Alle diese Reden und Beteuerungen aber wecken außerordentlich gefährliche Illusionen bei den leicht zu beeinflussenden Deutschen, und wir

sollten alles tun, um diese Illusionen zu zerstören. Wie? Indem wir dem Beispiel General de Gaulles folgen und noch unmißverständlicher als er erklären, daß wir nicht beabsichtigen, die bestehenden Grenzen in Osteuropa in Frage zu stellen oder zu revidieren, sondern daß wir sie anerkennen, so wie sie sind.

Einige westliche Politiker und Diplomaten, mit denen ich über diesen Vorschlag sprach, meinten allerdings, wir sollten diese »Konzession« an die Kommunisten nur machen, wenn wir eine andere Konzession von ihrer Seite dafür einhandeln. Sie argumentieren, man dürfe nichts tun, um die Position des Westens bei Verhandlungen über einen deutschen Friedensvertrag zu »schwächen«.

Ich stimme damit nicht überein; denn dies ist keine Konzession an den Kreml, sondern eine Garantie für unsere früheren Alliierten, die Völker Polens und der Tschechoslowakei, daß wir nicht die Absicht haben, einen neuen deutschen Angriff gegen sie zu unterstützen. Wir brauchen keine Gegen-Konzession von Moskau, denn eine solche Erklärung des Westens wird sich von allein bezahlt machen: Wenn wir die Polen und Tschechen von der Furcht vor einem neuen deutschen Angriff befreien, dann befreien wir diese

unterdrückten Nationen gleichzeitig von der einzigen gefühlsmäßigen Bindung, die sie noch an ihre sowjetischen Herren fesselt - von der Angst, daß die deutsche Wehrmacht, unterstützt durch die gewaltige Streitmacht des Westens, eines Tages wiederkommen könnte, um die Eroberung zu vollziehen, an der Hitler scheiterte.

Auch für die Deutschen selbst würde eine solche Grenzgarantie eine Erleichterung bedeuten: Mit dieser Erklärung - die deutsche Regierung muß ihr zustimmen, wenn sie sich nicht isolieren will - würden die Deutschen endlich aus dem Bann des toten Diktators Hitler befreit, der ihre Ostpolitik immer noch beeinflußt.

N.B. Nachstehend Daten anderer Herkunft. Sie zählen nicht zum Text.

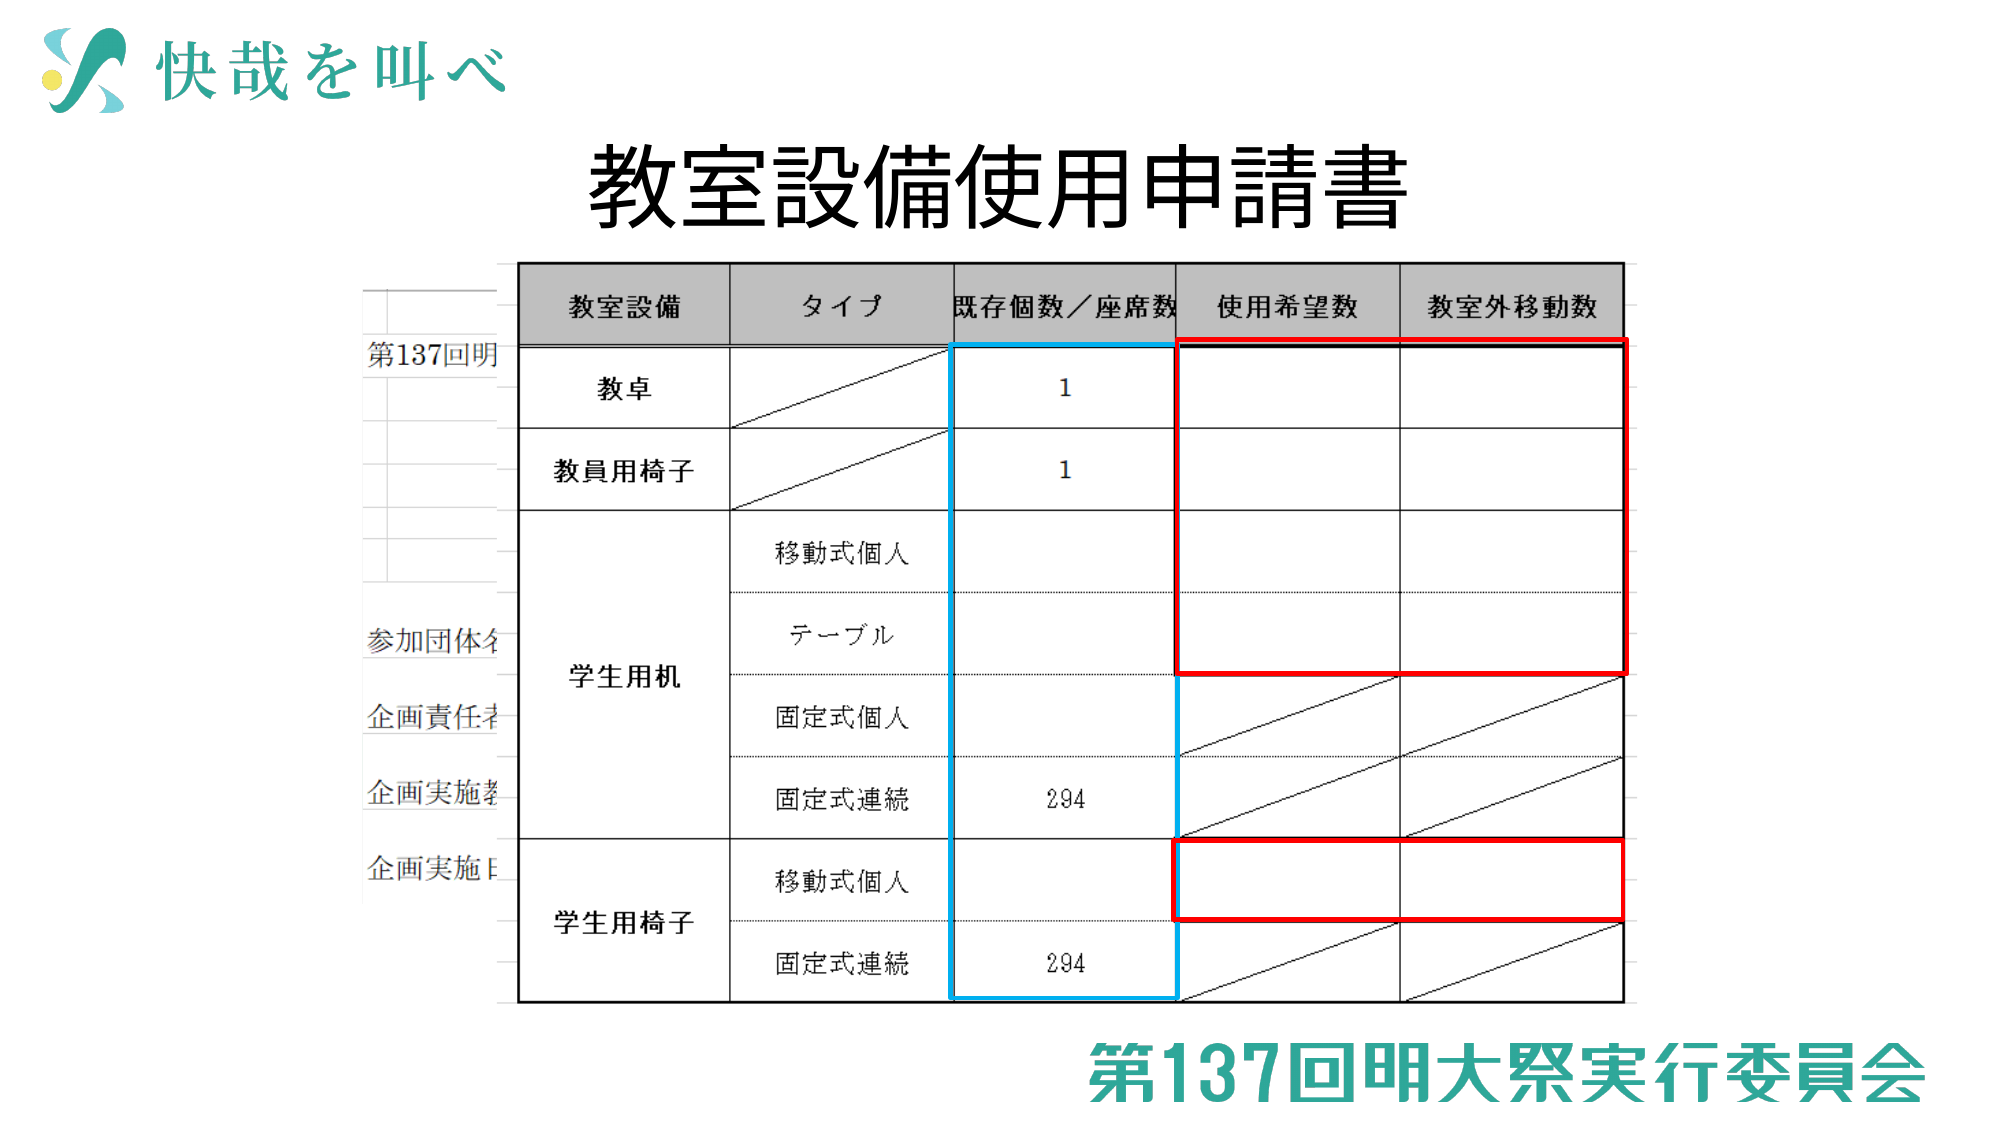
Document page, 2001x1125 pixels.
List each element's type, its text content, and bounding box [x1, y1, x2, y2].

Dann kann Deutschland das werden, was ich ihm immer gewünscht habe: ein auf richtiges Mitglied der westlichen Allianz, ein mächtiges Land ohne territoriale Ambitionen, ohne das lebhafte Interesse am Fortbestehen der Ost-West-Spannung. Dann endlich werden wir die Gewähr haben, daß wir uns bei einer Bedrohung Deutschlands aus dem Osten

- in Westberlin zum Beispiel - für

die Verteidigung eines insgesamt friedlichen, nicht aggressiven, nicht expansiven Westens einsetzen und nicht versehentlich zum Werkzeug eines neuen deutschen »Drangs nach Osten« werden.

* Sefton Delmer: »Trail Sinister«. Verlag Secker & Warburg, London; 1961; 424 Selten; 30 Shilling. Deutsche Ausgabe demnächst im Henri-Nannen-Verlag, Hamburg.